Increases in the cost of food in the year to come will cost the average Canadian family $487, on top of the average food cost of $12,667.
Family incomes are probably not going up that much. So why are prices going up so much and what can be done to compensate for the increases?
The Canada Food Price Report for 2020 was released recently citing, for example, that dairy products will be up one to three per cent, fruit one to 3.5 per cent, meat four to six per cent, bakery goods zero to two per cent and vegetables two to four per cent, for an average of two to four per cent.
In this last year, vegetable prices jumped a whopping 17 per cent.
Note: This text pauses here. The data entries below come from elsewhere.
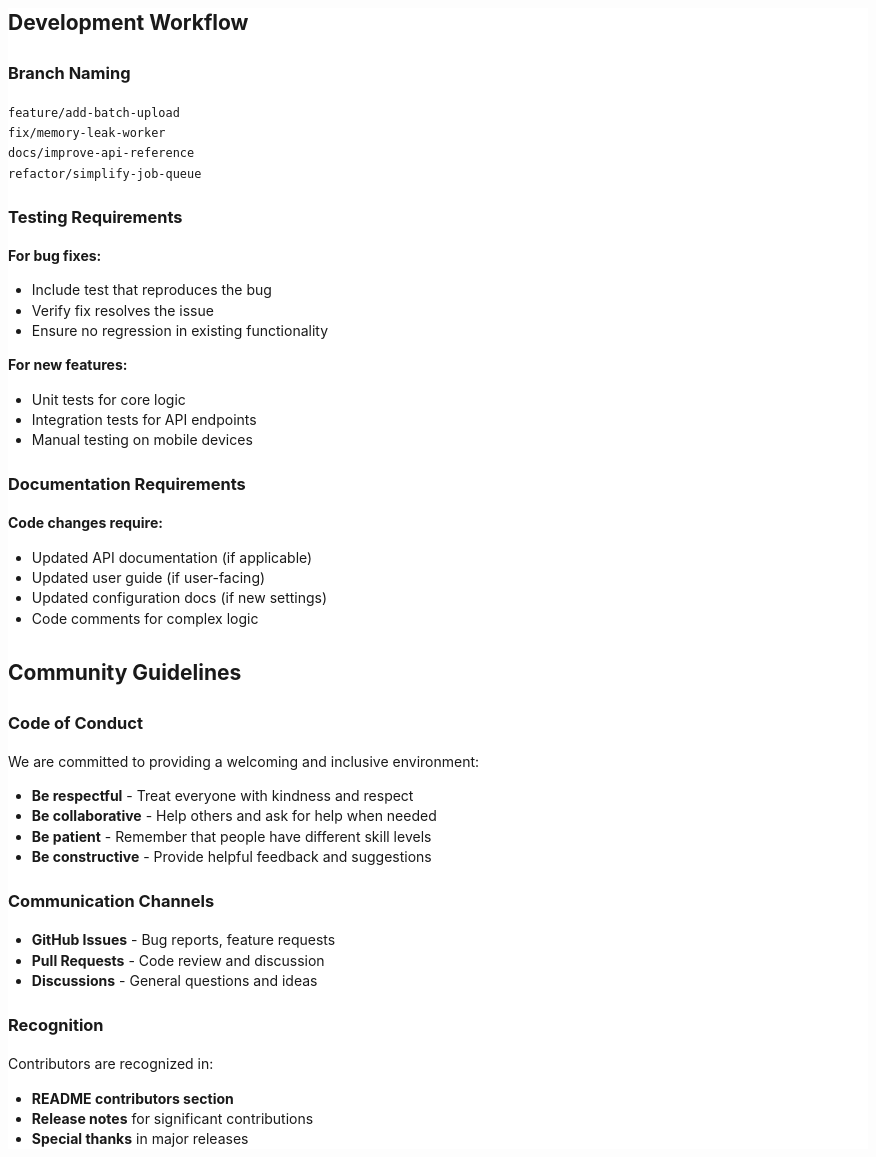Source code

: ## Development Workflow

### Branch Naming

```
feature/add-batch-upload
fix/memory-leak-worker
docs/improve-api-reference
refactor/simplify-job-queue
```

### Testing Requirements

**For bug fixes:**
- Include test that reproduces the bug
- Verify fix resolves the issue
- Ensure no regression in existing functionality

**For new features:**
- Unit tests for core logic
- Integration tests for API endpoints
- Manual testing on mobile devices

### Documentation Requirements

**Code changes require:**
- Updated API documentation (if applicable)
- Updated user guide (if user-facing)
- Updated configuration docs (if new settings)
- Code comments for complex logic

## Community Guidelines

### Code of Conduct

We are committed to providing a welcoming and inclusive environment:

- **Be respectful** - Treat everyone with kindness and respect
- **Be collaborative** - Help others and ask for help when needed
- **Be patient** - Remember that people have different skill levels
- **Be constructive** - Provide helpful feedback and suggestions

### Communication Channels

- **GitHub Issues** - Bug reports, feature requests
- **Pull Requests** - Code review and discussion
- **Discussions** - General questions and ideas

### Recognition

Contributors are recognized in:
- **README contributors section**
- **Release notes** for significant contributions
- **Special thanks** in major releases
One of the driving factors for these increases are consumer trends, which focus on core health and welfare interests, such as animal welfare and the prevalence of restrictive diets.
Some specialized processed foods and recommendations of the new Canada Food Guide lead consumers towards higher-priced foods.
Maybe it’s time to simplify our diet to unprocessed foods and process (cook and preserve) more food ourselves. Maybe bake some bread.
Anyone can bury a barrel in the backyard and cover it with old hay bales and put your home-grown potatoes, carrots and beets in it.
In the spring and summer, grow your own gardens for fresh vegetables.
Statistics show 1.15 million children are food insecure, and a total of four million people in Canada don’t have enough quantity or quality of good enough food.
Grow, share and trade food with neighbours or work for a farmer and trade labour for food. Learn from an elder how to make bone broth. There are many things one can do to reduce the cost of food.
Now, for some of the reasons our food is going up in price.
Changing weather patterns such a drought, forest fires, heavy precipitation, reduced fresh water access and rising sea levels all affect world-wide food production.
Unpredictable crop yields are caused by heat-wave effects on livestock, pasture availability and outbreaks of pest and disease. Too much rain and cool weather can reduce some food growth.
Other factors driving up food costs are geopolitical conflicts, single-use plastic packaging, increases of protectionism in trade and ongoing technical disruption of supply chains giving rise to more customizable and tailored food options, sometimes called “value adding” or “further processing.”
David Zirnhelt is a rancher and member of the Cariboo Cattlemen’s Association. He is also chair of the Advisory Committee for the Applied Sustainable Ranching Program at Thompson Rivers University Williams Lake.